BEGIN THE DATA

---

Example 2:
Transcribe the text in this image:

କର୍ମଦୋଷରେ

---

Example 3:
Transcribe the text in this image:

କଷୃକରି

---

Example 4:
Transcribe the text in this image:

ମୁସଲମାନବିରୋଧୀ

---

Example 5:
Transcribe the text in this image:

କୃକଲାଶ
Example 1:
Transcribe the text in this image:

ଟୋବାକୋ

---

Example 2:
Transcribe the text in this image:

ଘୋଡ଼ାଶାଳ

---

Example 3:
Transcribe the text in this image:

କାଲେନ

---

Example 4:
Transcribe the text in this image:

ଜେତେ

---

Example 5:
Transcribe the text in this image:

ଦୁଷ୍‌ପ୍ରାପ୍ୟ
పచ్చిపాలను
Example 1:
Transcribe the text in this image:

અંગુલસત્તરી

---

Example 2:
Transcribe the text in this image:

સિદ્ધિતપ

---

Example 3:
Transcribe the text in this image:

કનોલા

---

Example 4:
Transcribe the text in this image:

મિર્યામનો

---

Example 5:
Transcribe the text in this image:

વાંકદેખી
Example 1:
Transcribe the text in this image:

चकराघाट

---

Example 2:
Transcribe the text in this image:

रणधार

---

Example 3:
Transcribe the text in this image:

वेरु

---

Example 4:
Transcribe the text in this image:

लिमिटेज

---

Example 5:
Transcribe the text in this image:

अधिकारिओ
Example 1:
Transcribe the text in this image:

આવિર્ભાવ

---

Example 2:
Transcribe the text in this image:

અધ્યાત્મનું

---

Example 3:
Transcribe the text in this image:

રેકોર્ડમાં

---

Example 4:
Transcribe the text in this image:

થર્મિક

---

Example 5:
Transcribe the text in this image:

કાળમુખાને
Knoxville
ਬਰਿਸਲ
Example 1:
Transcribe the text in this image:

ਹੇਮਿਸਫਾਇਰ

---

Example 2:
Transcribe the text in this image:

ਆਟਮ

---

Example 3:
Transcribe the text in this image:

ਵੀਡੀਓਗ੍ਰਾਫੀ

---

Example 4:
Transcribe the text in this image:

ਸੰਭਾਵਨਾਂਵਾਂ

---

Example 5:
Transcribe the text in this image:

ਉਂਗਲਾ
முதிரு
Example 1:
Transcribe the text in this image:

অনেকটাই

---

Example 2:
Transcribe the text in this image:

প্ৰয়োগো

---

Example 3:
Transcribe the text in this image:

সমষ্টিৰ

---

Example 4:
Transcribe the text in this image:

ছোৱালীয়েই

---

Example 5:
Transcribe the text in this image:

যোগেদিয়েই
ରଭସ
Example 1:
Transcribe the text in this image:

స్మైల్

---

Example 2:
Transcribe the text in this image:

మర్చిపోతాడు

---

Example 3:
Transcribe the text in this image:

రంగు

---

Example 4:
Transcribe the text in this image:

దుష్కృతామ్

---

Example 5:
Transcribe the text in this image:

END THE DATA

The entire listing must be repeated without a single change.

---

Example 2:
Transcribe the text in this image:

କର୍ମଦୋଷରେ

---

Example 3:
Transcribe the text in this image:

କଷୃକରି

---

Example 4:
Transcribe the text in this image:

ମୁସଲମାନବିରୋଧୀ

---

Example 5:
Transcribe the text in this image:

କୃକଲାଶ
Example 1:
Transcribe the text in this image:

ଟୋବାକୋ

---

Example 2:
Transcribe the text in this image:

ଘୋଡ଼ାଶାଳ

---

Example 3:
Transcribe the text in this image:

କାଲେନ

---

Example 4:
Transcribe the text in this image:

ଜେତେ

---

Example 5:
Transcribe the text in this image:

ଦୁଷ୍‌ପ୍ରାପ୍ୟ
పచ్చిపాలను
Example 1:
Transcribe the text in this image:

અંગુલસત્તરી

---

Example 2:
Transcribe the text in this image:

સિદ્ધિતપ

---

Example 3:
Transcribe the text in this image:

કનોલા

---

Example 4:
Transcribe the text in this image:

મિર્યામનો

---

Example 5:
Transcribe the text in this image:

વાંકદેખી
Example 1:
Transcribe the text in this image:

चकराघाट

---

Example 2:
Transcribe the text in this image:

रणधार

---

Example 3:
Transcribe the text in this image:

वेरु

---

Example 4:
Transcribe the text in this image:

लिमिटेज

---

Example 5:
Transcribe the text in this image:

अधिकारिओ
Example 1:
Transcribe the text in this image:

આવિર્ભાવ

---

Example 2:
Transcribe the text in this image:

અધ્યાત્મનું

---

Example 3:
Transcribe the text in this image:

રેકોર્ડમાં

---

Example 4:
Transcribe the text in this image:

થર્મિક

---

Example 5:
Transcribe the text in this image:

કાળમુખાને
Knoxville
ਬਰਿਸਲ
Example 1:
Transcribe the text in this image:

ਹੇਮਿਸਫਾਇਰ

---

Example 2:
Transcribe the text in this image:

ਆਟਮ

---

Example 3:
Transcribe the text in this image:

ਵੀਡੀਓਗ੍ਰਾਫੀ

---

Example 4:
Transcribe the text in this image:

ਸੰਭਾਵਨਾਂਵਾਂ

---

Example 5:
Transcribe the text in this image:

ਉਂਗਲਾ
முதிரு
Example 1:
Transcribe the text in this image:

অনেকটাই

---

Example 2:
Transcribe the text in this image:

প্ৰয়োগো

---

Example 3:
Transcribe the text in this image:

সমষ্টিৰ

---

Example 4:
Transcribe the text in this image:

ছোৱালীয়েই

---

Example 5:
Transcribe the text in this image:

যোগেদিয়েই
ରଭସ
Example 1:
Transcribe the text in this image:

స్మైల్

---

Example 2:
Transcribe the text in this image:

మర్చిపోతాడు

---

Example 3:
Transcribe the text in this image:

రంగు

---

Example 4:
Transcribe the text in this image:

దుష్కృతామ్

---

Example 5:
Transcribe the text in this image:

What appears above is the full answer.